Dataset —

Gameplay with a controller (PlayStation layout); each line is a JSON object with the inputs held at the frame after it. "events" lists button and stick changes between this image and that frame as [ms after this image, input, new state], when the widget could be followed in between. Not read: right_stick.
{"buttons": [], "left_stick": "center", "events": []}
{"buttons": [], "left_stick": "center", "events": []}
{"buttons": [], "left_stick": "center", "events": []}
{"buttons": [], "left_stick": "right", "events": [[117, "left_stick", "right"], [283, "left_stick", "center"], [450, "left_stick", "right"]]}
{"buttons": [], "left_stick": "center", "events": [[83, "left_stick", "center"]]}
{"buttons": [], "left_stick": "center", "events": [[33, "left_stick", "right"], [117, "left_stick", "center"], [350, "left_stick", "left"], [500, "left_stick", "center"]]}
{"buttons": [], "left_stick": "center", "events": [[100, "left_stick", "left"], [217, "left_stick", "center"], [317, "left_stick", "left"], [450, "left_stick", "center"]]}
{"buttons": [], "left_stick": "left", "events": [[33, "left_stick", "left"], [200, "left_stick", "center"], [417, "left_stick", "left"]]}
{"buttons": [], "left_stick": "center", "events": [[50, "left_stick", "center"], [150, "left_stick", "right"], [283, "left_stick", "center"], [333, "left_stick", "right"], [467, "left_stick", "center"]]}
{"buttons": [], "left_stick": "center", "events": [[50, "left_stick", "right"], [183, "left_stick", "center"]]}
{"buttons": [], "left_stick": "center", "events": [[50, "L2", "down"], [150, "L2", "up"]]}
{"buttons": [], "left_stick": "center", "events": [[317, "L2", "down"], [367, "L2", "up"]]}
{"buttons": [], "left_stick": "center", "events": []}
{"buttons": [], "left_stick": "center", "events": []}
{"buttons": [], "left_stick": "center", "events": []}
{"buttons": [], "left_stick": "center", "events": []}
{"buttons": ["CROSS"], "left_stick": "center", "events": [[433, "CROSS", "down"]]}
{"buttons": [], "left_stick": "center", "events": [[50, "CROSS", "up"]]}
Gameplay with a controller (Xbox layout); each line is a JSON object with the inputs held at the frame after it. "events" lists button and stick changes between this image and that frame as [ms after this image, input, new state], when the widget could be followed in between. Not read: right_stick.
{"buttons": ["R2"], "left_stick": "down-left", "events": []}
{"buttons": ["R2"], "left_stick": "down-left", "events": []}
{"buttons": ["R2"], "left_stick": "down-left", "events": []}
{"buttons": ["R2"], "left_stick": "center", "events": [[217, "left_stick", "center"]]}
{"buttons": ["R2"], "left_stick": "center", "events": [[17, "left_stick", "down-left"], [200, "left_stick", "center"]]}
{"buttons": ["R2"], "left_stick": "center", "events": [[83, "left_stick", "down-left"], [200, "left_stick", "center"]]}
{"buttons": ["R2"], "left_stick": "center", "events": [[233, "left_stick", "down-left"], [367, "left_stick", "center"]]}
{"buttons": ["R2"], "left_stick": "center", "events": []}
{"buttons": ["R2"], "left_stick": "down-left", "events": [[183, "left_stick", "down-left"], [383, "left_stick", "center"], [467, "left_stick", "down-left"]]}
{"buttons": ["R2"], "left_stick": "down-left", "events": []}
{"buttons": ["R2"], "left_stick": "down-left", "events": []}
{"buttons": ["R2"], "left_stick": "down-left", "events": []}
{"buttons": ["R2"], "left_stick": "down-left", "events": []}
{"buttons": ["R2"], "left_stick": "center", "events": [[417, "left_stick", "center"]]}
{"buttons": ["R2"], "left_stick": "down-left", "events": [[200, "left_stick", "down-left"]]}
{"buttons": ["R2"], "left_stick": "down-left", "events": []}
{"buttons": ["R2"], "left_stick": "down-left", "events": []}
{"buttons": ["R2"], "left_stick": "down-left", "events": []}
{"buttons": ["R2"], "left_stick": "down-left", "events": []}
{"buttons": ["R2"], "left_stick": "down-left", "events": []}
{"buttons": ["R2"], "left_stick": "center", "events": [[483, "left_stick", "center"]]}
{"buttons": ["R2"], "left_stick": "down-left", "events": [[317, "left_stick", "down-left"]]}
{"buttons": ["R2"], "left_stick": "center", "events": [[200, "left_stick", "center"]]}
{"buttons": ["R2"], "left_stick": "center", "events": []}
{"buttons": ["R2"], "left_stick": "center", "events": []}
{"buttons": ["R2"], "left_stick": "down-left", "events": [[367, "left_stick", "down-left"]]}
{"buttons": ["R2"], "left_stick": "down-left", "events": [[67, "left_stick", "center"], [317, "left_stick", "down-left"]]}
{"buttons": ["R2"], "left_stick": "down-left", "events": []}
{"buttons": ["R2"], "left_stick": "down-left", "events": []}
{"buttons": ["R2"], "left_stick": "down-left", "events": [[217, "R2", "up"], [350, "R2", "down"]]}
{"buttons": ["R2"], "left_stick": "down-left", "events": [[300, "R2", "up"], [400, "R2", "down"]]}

Your goal —
Copy only the lines in the listing that contain "with".

Result of this exercise —
Gameplay with a controller (PlayStation layout); each line is a JSON object with the inputs held at the frame after it. "events" lists button and stick changes between this image and that frame as [ms after this image, input, new state], when the widget could be followed in between. Not read: right_stick.
Gameplay with a controller (Xbox layout); each line is a JSON object with the inputs held at the frame after it. "events" lists button and stick changes between this image and that frame as [ms after this image, input, new state], when the widget could be followed in between. Not read: right_stick.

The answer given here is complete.